In the USA pharmacies and grocery stores make you sign up to get pretty good discount deals- I’m a rural bargain hunter so naturally I sign up for these. Well… a totally different company sent me an advertisement based on my shopping done at the pharmacy. Let’s just say it was a little too personally chosen- how they would know I was interested in their companies services products. I was totally offended.
We’re titalky roped into paying fir marketing through using coupons now… sickening…
Yes, this is absolutely gross. Nowadays for everything we do, we are invited to sign up, download an app, etc, etc. Whenever there is no obvious purpose, we should decline as this seems in most cases to be a pretext to further monetize customers.
How nice it would be to be able to quickly check somewhere whether the purposes are innocent or not. I am sure that will come as people are increasingly becoming aware of privacy issues. In the meantime, better stay safe. If it just takes 1 minute to sign up for something to enjoy 10% discounts, it’s probably too good to be true.
There’s always a catch. Let’s say Amazon asks you to sign up for a new “club”, for free, and which would give you discounts on your preferred items? That would be suspicious. Amazon Prime, on the other hand, asks for money upfront. Seems more legitimate already.
Your name: Stop Tracking Your Customers
Your address: Company headquarters address
Your phone: Fake number
Your age: 105
And actually at these stores you don’t even need a card. Put in the phone numbers of your (possibly consenting) friends / family members who have their own cards and you’ll magically get the discount as well. I find this funny as thousands of people could use the same phone number linked to one card, and then the marketers would really be confused.
@Free. Yes that’s a great idea… For this one they got my home address from my credit card because I don’t give out anything but my email for these discounts… it’s a daisy chain of invasions.
Yes, but note that this is strategy that can easily backfire.

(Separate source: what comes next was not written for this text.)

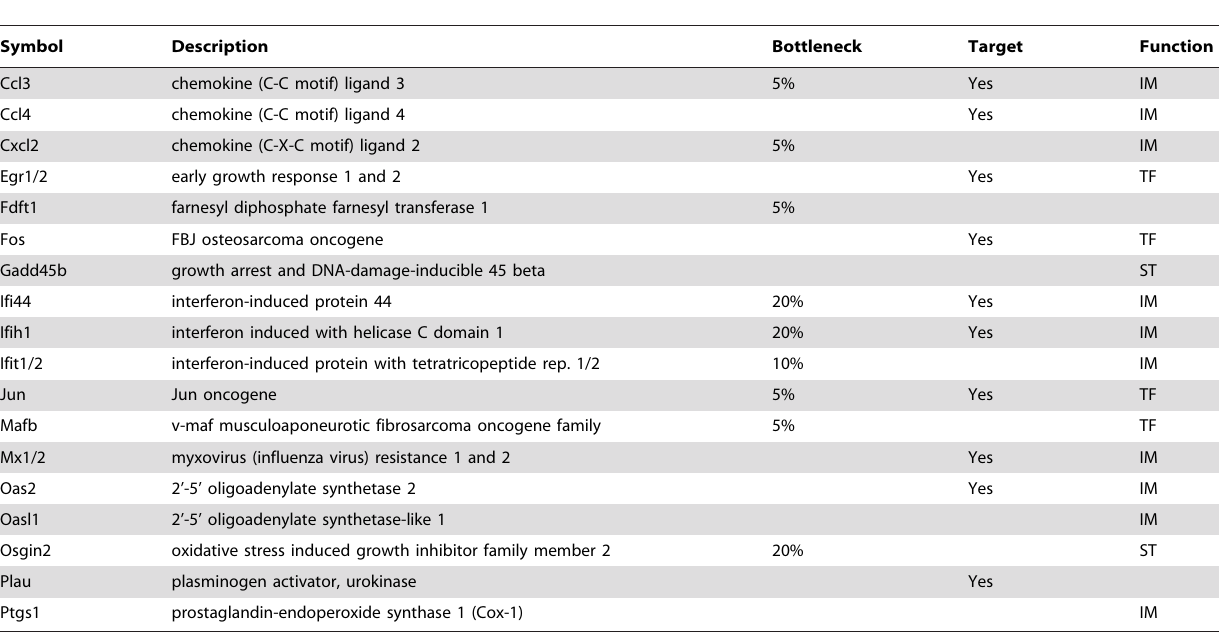
Table 1. Members of the macrophage core response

Your medical information is among the most high-value stuff - the data gold - that is out there (next to your financials). The companies that collect it are deeply hooked into the ‘datasphere’, and it would be easy for them to know who you are, regardless of the information you fill in (e.g. by your IP, unique ID’s and browser fingerprint).
Providing false information could then lead to you being automatically (by algorithms, no humans involved) marked as untrustworthy, ‘prone to lying’ in your ‘psycho’ profile. The automatic nature of this is most dangerous, because whereas a human might conclude you provided the false information to protect your privacy, an algorithm might not come to that conclusion and place you on some black list. Once there - without you even knowing it - it is near impossible to remove yourself from it.

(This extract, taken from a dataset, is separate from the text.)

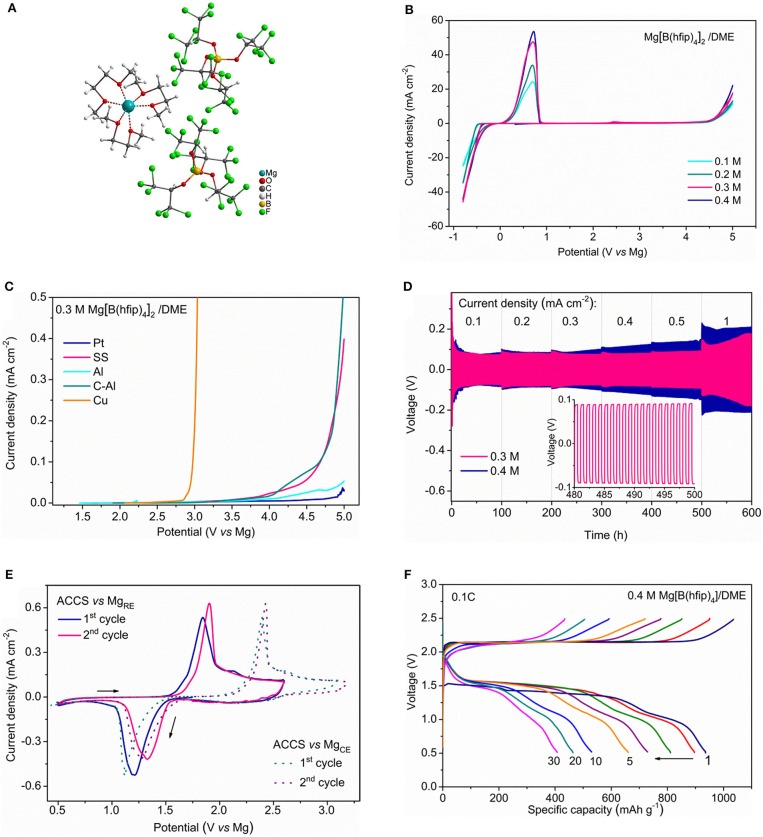
(A) X-ray crystal structure the Mg [B(hfip)4]2·3DME; Reprinted from reference (Zhao-Karger et al., 2017) with permission from the Royal Society of Chemistry. (B) Cyclic voltammograms on Pt electrode at a scan rate of 25 mV s−1. (C) Linear sweep voltammograms on various electrodes at a scan rate of 1 mV s−1. (D) Mg cycling performance of Mg[B(hfip)4]2/DME electrolytes in symmetric Mg|Mg cells at different current rates. (E) Cyclic voltammograms of the ACC-S electrode using Mg as both counter and reference electrodes. (F) Discharge/charge profiles of the Mg-ACCS cells in Mg[B(hfip)4]2/DME electrolyte at 0.1 C. Reprinted with permission from reference (Zhao-Karger et al., 2018) Copyright (2018) American Chemical Society.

And it will have consequences in all kinds of places. E.g. only yesterday there was a Hacker News discussion on how your profile data determines how long you have to wait on the phone for Customer Service (see here). This is just one example, but you could imagine how the derived/aggregated ‘Reliability rating’ could play a factor in the amount of service you receive (these support people won’t have knowledge of how that rating was produced).
Sounds like science fiction, but could be relevant if you would want to work for the government or a corporation which might use your profile to see how well your cog fits into their machine. Still for the most part I doubt any place where I custom would care to put me on a black list, that would just be one less customer on top of a potential public relations disaster.
Black lists are now in widespread use in China. And probably there are all kinds of blacklists - large and small - all around the world. But as a word choice it may be a bit strong, and therefore might lead to the conclusion that you probably won’t end up on one. Let’s keep it with an aggregate data profile, where you cannot determine anymore how the data was obtained, and - more importantly - whether it is correct or not. Both governments and corporations tend to put too much trust in the conclusions that roll out of automated (AI) systems.
Funny you say this- because I’ve often wondered whether kids might be blacklisted from good government jobs later in life based on internet behavior.
I really do think we must preserve our privacy at ALL costs- this is the essence of being human- that we can have disease and malformed thoughts as we develop as a human. It is a human right to make errors and learn from them and to have full privacy against people knowing our medical history- because let’s face it there will be discrimination issues in our world.